During high school, I wasn’t popular enough to attend parties where people drank and fucked, but I knew they existed. I know one woman who was raped twice at those parties. She kept going back to them because she was popular and that’s what you do: Go to parties, get drunk, go to parties, get drunk. Another woman I know got so intoxicated that she fell through a glass coffee table and permanently scarred her face.

That’s the culture of wealthy white private schools. It may be part of the culture of public high schools, too, but I can’t speak to those. I remembered, from clicking around the internet that when the terrible consequences of these parties become apparent to adults in the community, they try to tamp down on the party behavior (drinking, lack of supervision) without supporting victims, without specifically punishing the people who hurt others, and without talking realistically or rationally about how to let kids rebel and have fun without causing permanent damage. It’s like Footloose: Stop the dancing and you stop the sinning.

This is idiotic. Curfews will not push teenage boys off the path of depersonalizing their female classmates. Cutting off access to alcohol will not transform teenagers’ frontal lobes to prioritize consequences. The solution is not nannying; it’s communication, reasonable limits, and for fuck’s sake, a genuine accounting of American teenage years, instead of the memory fuzz of good times and no harm done.

Clearly, “no harm done” is a hilarious falsehood.

I’m sharing this not because I am troubled by what newly appointed Supreme Court Justice Brett Kavanaugh supposedly did to women in high school and college. Because I’m not troubled. I’m completely unsurprised. The minute I read the words “Georgetown Prep” associated with Kavanaugh’s education I knew exactly what he was like in high school and college, the kinds of things he’d probably done. Maybe that’s a kind of profiling, a kind of prejudice. I’m not sorry.

What troubles me about this is not the party culture of private schools, not the serene conscience that results from a life of privilege (no matter in what direction the moral center is tuned), not even the things that happen to women at parties and other places populated with arrogant white men. Those things do not trouble me because I know them, have known them, swim in them like water.

What troubles me is the shock demonstrated by decent people on all ideological sides of this issue. The nationwide surprise that teen boys are capable of this, capable of grinning through life after dehumanizing a long string of women and girls, capable of rising almost to the highest legal office in the land. How can you not know that this is what teenage boys do? How can you not remember what life was like in high school? How can you think that no harm was done?

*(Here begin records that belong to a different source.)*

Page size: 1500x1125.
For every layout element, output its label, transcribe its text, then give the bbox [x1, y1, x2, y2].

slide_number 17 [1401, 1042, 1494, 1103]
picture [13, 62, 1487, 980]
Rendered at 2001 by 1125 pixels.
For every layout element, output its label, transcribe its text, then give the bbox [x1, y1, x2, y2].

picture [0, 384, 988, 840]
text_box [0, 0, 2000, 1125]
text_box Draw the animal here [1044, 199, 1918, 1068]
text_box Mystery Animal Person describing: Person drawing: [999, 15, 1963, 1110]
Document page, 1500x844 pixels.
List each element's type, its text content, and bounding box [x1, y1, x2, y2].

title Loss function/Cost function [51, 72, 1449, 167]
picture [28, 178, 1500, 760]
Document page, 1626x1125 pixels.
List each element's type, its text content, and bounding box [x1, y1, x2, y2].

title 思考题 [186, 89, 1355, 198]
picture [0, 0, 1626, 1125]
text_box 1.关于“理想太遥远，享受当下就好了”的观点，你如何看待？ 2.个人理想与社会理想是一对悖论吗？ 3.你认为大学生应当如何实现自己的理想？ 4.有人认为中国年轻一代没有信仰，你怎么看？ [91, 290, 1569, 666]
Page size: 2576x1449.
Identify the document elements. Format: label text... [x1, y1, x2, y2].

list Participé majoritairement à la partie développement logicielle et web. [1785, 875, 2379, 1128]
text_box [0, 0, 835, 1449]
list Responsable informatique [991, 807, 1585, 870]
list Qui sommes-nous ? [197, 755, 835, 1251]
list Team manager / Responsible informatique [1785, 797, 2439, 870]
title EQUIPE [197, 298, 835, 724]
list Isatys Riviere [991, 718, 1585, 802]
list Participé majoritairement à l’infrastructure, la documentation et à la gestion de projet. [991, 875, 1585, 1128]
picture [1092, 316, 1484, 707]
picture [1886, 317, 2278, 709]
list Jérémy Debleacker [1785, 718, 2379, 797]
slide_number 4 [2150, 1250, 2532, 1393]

And if it sounds like I’m making the “boys will be boys” argument, I am not. That kind of flippancy is fertilizer for a robust, fruitful rape culture. The argument is closer to “many boys act like animals, and those who think otherwise are either radically ignorant or complicit, and that is an atrocity.” It must stop. There must be a way to raise boys — even privileged, sporty, Greek-participating, charismatic boys — who will not rape.

And the solution isn’t to take away frats or alcohol or driving privileges. It goes deeper than that. I don’t know what it is, but we better find it, before all the women who have been victimized set the fucking world on fire.

In the meantime, weeks like these will bring back sour memories and sprout nightmares in women who were as lucky as I was, or who were not. Suffering is the price of progress. I’m looking forward to a time when the suffering is a little better distributed among the various demographics.